Thanks for all the info about upcoming projects. I’ll try to hold out hope for a little longer. I knew about the new Masaaki Yuasa project, but I just kept forgetting to mention it in the blog. I’ll do that now. The designs are really interesting this time around (as usual). I so wish more people would experiment with designs like this and not just re-hash industry stereotypes.

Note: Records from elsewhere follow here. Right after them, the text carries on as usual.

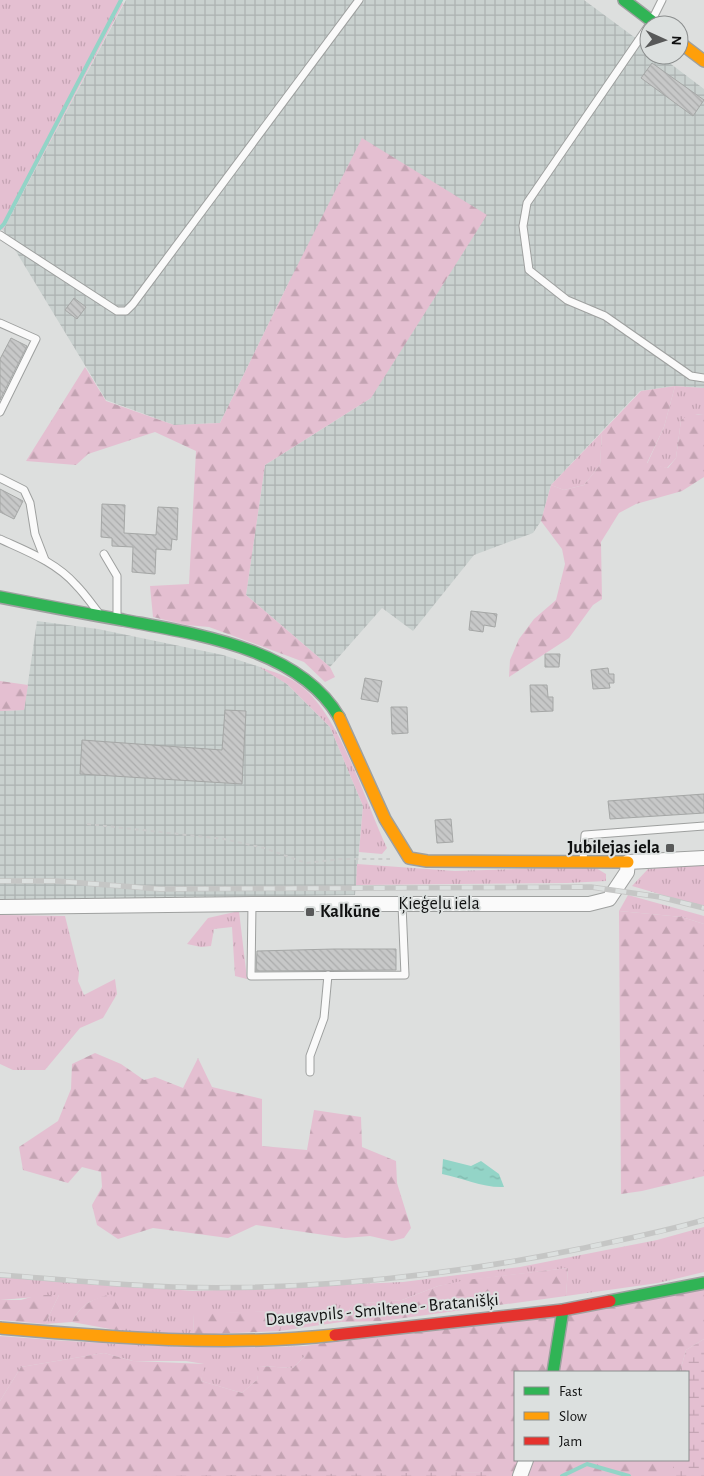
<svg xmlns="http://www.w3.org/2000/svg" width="704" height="1476" font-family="'Alegreya Sans',sans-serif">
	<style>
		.industrial { fill: url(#industrial-grid) }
		.grass { fill: url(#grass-tufts) }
		.forest { fill: url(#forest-firs) }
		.wetland { fill: url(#wetland-marsh) }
		.water { fill: url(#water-ripples) }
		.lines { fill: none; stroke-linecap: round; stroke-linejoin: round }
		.stream { stroke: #93d4c7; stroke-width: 4 }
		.building { fill: url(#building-back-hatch); stroke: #a5a7a6 }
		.lane-casing { stroke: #9ea09f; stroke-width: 9 }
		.street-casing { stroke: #9ea09f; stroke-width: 16 }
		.fast-casing { stroke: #9ea09f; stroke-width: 14 }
		.slow-casing { stroke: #9ea09f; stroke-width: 14 }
		.jam-casing { stroke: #9ea09f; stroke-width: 14 }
		.path { stroke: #cacbcb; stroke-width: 2; stroke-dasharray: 4 4; stroke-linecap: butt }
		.lane { stroke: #fafafa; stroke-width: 7 }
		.street { stroke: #fafafa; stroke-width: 14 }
		.fast { stroke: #30b455; stroke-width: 11 }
		.slow { stroke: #ff9f0a; stroke-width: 11 }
		.jam { stroke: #e5322d; stroke-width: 11 }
		.rail-casing { stroke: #c5c6c5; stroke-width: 5.5 }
		.rail { stroke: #dce0df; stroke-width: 4; stroke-dasharray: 11; stroke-linecap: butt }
		.poi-dot { fill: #585959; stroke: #dce0df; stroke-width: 2 }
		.labels { text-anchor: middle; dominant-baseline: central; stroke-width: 4; stroke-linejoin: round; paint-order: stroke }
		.poi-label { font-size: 18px; font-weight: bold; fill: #101111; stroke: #dce0df; text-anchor: end }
		.street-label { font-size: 18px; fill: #101111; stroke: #dce0df }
	</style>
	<defs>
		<pattern id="industrial-grid" width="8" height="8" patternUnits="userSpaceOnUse" patternTransform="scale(1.25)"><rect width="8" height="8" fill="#c9d1cf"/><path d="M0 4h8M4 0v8" fill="none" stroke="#acb2b1"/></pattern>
		<pattern id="grass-tufts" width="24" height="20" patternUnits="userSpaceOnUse" patternTransform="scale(1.25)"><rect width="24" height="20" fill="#e4bfd1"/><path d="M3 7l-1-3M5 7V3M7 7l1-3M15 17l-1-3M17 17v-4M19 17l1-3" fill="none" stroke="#c3a3b2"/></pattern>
		<pattern id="forest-firs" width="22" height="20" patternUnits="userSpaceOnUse" patternTransform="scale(1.25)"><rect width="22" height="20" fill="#e4bfd1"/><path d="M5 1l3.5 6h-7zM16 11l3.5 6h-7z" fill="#c3a3b2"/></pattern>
		<pattern id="wetland-marsh" width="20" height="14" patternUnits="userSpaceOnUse" patternTransform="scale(1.25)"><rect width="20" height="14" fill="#e4bfd1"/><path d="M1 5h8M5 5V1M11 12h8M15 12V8" fill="none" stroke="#c3a3b2"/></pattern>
		<pattern id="water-ripples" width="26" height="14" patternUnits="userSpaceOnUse" patternTransform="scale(1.25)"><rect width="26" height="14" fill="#93d4c7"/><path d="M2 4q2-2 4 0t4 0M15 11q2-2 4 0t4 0" fill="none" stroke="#7eb5aa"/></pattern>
		<pattern id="building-back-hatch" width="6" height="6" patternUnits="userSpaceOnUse" patternTransform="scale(1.25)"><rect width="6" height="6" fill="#c7c8c8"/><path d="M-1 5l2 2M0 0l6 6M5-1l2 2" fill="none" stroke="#aaabab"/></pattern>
	</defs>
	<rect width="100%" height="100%" fill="#dddfde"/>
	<g class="industrial">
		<polygon points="126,0 584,0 649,48 649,55 659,55 704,89 704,388 675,386 640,391 551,485 541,521 533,533 474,555 413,631 382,608 330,667 246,595 265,465 371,398 290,280 220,423 174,425 106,400 3,230"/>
		<polygon points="37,621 98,629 223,655 263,668 287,684 330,727 363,806 355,895 0,901 0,711 24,710"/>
	</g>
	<g class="grass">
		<polygon points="0,0 119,0 123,4 3,230 0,228"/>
		<polygon points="675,386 704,388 704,414 698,414 681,420 676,458 667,468 647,464 664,427"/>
		<polygon points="602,432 600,465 584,485 564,490 551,485"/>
		<path d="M259 667C274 672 289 676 301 686 340 715 366 804 387 848L382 854 359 852 363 806 330 727 287 684Z"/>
		<polygon points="357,864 455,871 577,867 596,868 606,874 606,881 567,883 356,885"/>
		<polygon points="704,864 704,907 632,886 648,869"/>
		<polygon points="628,895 704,916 704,924 682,917 619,911"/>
		<polygon points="239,911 247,979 235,976 232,927 214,929 211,946 201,947 187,944 208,918"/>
		<polygon points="0,915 65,916 79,972 78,981 84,995 115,979 117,994 103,1018 80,1028 45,1070 13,1070 0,1064"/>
		<path d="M704 1227V1272L658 1283 566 1296 568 1268 478 1279 438 1286 402 1300 353 1304 341 1322 280 1331 285 1311 194 1314 193 1335 121 1331 111 1295C92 1299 81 1304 72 1322L45 1324 59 1295 0 1300V1276L193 1291 403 1282 520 1267 657 1240Z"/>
		<path d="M0 1336C102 1344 203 1350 305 1346V1356L293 1368 260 1366 257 1380 242 1393 201 1381 204 1364 186 1361H133L104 1353 21 1367 0 1401Z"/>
	</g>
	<g class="forest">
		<polygon points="362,138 487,215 371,398 265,465 246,595 330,667 335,677 325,682 304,662 209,627 186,625 153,617 150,586 189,584 196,451 155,432 88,454 76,465 26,461 85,367 106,401 174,425 220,423 290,280"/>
		<polygon points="675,386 664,427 647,463 668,468 676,458 681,420 689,415 704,414 704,477 682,491 636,504 619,513 601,542 602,599 593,605 569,638 509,677 510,660 519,639 534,619 556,600 565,564 562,549 541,521 551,485 564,490 584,485 600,465 602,432 641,391"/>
		<polygon points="0,681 28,685 24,710 0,711"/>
		<polygon points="619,911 682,917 704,924 704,1176 642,1191 621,1194"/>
		<polygon points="95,1053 121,1064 144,1080 155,1077 183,1088 198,1058 212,1087 262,1099 262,1146 307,1150 314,1110 361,1117 362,1147 396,1161 397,1183 411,1228 404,1238 392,1241 370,1236 345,1238 256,1225 228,1238 153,1228 118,1239 97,1225 92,1205 102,1187 101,1172 82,1167 68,1183 23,1170 19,1147 58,1121 71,1089 72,1064"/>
		<polygon points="568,1268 566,1296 382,1321 341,1322 353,1304 402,1300 438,1286 466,1280"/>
		<polygon points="704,1284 704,1339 686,1350 680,1372 515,1372 515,1460 673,1460 673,1476 489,1476 490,1472 334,1476 0,1476 0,1401 21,1367 104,1353 133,1361 205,1364 201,1381 242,1393 257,1380 259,1366 293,1368 305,1356 305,1346"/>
		<path d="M111 1294 119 1308 121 1331 72 1322C81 1304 92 1299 111 1294Z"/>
		<polygon points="38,1295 59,1295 45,1324 0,1320 0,1300 21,1300"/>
		<polygon points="286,1311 280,1331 193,1335 194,1313"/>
	</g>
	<g class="wetland">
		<polygon points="704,1339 704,1476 673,1476 673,1460 688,1460 688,1372 680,1372 686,1350"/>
		<polygon points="491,1472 489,1476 142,1476"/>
	</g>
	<path class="water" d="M443 1159 471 1166 481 1161 499 1174 504 1187C483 1188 463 1178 442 1174Z"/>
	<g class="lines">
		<g class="stream">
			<polyline points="0,228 4,224 121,0"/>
			<polyline points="562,1476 587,1464 629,1476"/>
		</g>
	</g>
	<g class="building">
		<polygon points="652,63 704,100 693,116 641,78"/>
		<polygon points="74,298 86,307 77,319 65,310"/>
		<polygon points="11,338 27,346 0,400 0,359"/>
		<polygon points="0,489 23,501 14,519 0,512"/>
		<polygon points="102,504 125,505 124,533 156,535 158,507 178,508 177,540 172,539 171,550 156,549 155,574 132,572 133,547 112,546 112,538 101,537"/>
		<polygon points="471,611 497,614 495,627 484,625 483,632 469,630"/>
		<polygon points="545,654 560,654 559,667 545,667"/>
		<polygon points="608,668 609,674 614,674 614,683 609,683 610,688 593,689 591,670"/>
		<polygon points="365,678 382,681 378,702 361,699"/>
		<polygon points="530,685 547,685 548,697 553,697 553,711 531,712"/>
		<polygon points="391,707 407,707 408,733 392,734"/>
		<polygon points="225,710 246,711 242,784 80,774 82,740 222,750"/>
		<polygon points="704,794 704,813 610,819 608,801"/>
		<polygon points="451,819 453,842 437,843 435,820"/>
		<polygon points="334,949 396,949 396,970 256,971 257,951"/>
	</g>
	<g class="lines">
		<defs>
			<g id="lane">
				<polyline points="652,20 662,0"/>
				<polyline points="649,25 527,203 523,226 529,270 567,300 605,316 691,376 704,378"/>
				<polyline points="0,235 117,311 126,311 133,304 359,0"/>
				<polyline points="0,323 36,339 0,412"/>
				<polyline points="0,478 24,490 30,503 35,534 45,560"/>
				<path d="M0 539C26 551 56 562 76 585 84 593 91 603 98 612"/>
				<polyline points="104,554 117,576 117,619"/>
				<polyline points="583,860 585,835 704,826"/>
				<polyline points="252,904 251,976 405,975 402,905"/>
				<polyline points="310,1072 310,1056 324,1018 328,975"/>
			</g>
			<g id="street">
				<polyline points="0,907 252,904 589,904 609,899 627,872 628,862 704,858"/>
				<polyline points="520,1476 526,1460"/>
			</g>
			<g id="fast">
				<polyline points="624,0 657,25"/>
				<path d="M0 597C41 605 82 613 123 620 195 634 299 648 339 717"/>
				<polyline points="610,1301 704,1283"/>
				<polyline points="553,1372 563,1310"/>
			</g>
			<g id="slow">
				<polyline points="679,42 704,61"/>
				<polyline points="339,717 385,819 409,858 427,861 628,862"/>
				<path d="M0 1328C108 1337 226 1347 335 1335"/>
			</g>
			<polyline id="jam" points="335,1335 563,1310 610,1301"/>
		</defs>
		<use href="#lane" class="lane-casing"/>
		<use href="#street" class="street-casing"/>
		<use href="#fast" class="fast-casing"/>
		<use href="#slow" class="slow-casing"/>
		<use href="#jam" class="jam-casing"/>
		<polyline class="path" points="87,824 224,839 264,848 306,863 341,859 390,859"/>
		<use href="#lane" class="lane"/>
		<use href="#street" class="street"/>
		<use href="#fast" class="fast"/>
		<use href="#slow" class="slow"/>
		<use href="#jam" class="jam"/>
		<defs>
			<g id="rail">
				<polyline points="0,881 56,881 160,889 591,887 660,897 704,908"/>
				<path d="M0 1275C58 1279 116 1285 173 1287 309 1291 446 1276 579 1249 621 1240 663 1232 704 1220"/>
			</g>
		</defs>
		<use href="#rail" class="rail-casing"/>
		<use href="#rail" class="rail"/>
	</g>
	<g class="poi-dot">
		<rect x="665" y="843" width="10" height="10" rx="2.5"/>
		<rect x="305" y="907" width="10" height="10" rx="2.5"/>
	</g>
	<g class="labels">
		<g class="poi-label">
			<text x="660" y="848">Jubilejas iela</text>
			<text x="320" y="912" text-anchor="start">Kalkūne</text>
		</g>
		<g class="street-label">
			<text x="439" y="904">Ķieģeļu iela</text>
			<text transform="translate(382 1310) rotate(-5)">Daugavpils - Smiltene - Bratanišķi</text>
		</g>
	</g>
	<rect x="514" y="1371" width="175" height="90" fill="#dce0df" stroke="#8a8d8d"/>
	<rect x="524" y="1387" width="25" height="8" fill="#30b455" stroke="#8a8d8d"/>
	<text x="559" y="1396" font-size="15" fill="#101111">Fast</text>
	<rect x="524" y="1412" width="25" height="8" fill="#ff9f0a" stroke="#8a8d8d"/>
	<text x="559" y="1421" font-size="15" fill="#101111">Slow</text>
	<rect x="524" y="1437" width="25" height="8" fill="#e5322d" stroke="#8a8d8d"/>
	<text x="559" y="1446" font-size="15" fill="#101111">Jam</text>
	<g transform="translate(664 40) rotate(93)"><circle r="24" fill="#dce0df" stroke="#8a8d8d"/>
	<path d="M0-4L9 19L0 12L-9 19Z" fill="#585959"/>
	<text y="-8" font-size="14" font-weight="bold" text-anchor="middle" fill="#101111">N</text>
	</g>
</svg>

Man, a new masterpiece from Yoshitoshi Abe in the vein of Haibane Renmei is just what I would like to see right about now to renew my faith in anime.

Régis:

I personally was let down by Michiko & Hacchin, because I had high hopes going in, but I agree that even with all its flaws it was still far more interesting than most shows out there, and one of the more ambitious and laudable attempts of the last few years. And of course technically it had quite solid craftsmanship throughout.

H Park:

One thing that baffles me about the current situation in the Japanese industry is that, since so much of the production caters to hard-core fans rather than the general populace, you’d think that more of the shows would be artistically challenging. Instead the hard-core fans over there are more of a reflection of the deep-rooted social afflictions of Japan’s youth than any deep appreciation of the art of animation, so the shows reflect that. I admire Madhouse because they manage to survive without making many such shows, but by doing a lot of material that caters to the general viewers, and using that to subsidize the occasional vanity project like Yojouhan… Surely there must be ways to survive in animation in Japan without necessarily having to do that material.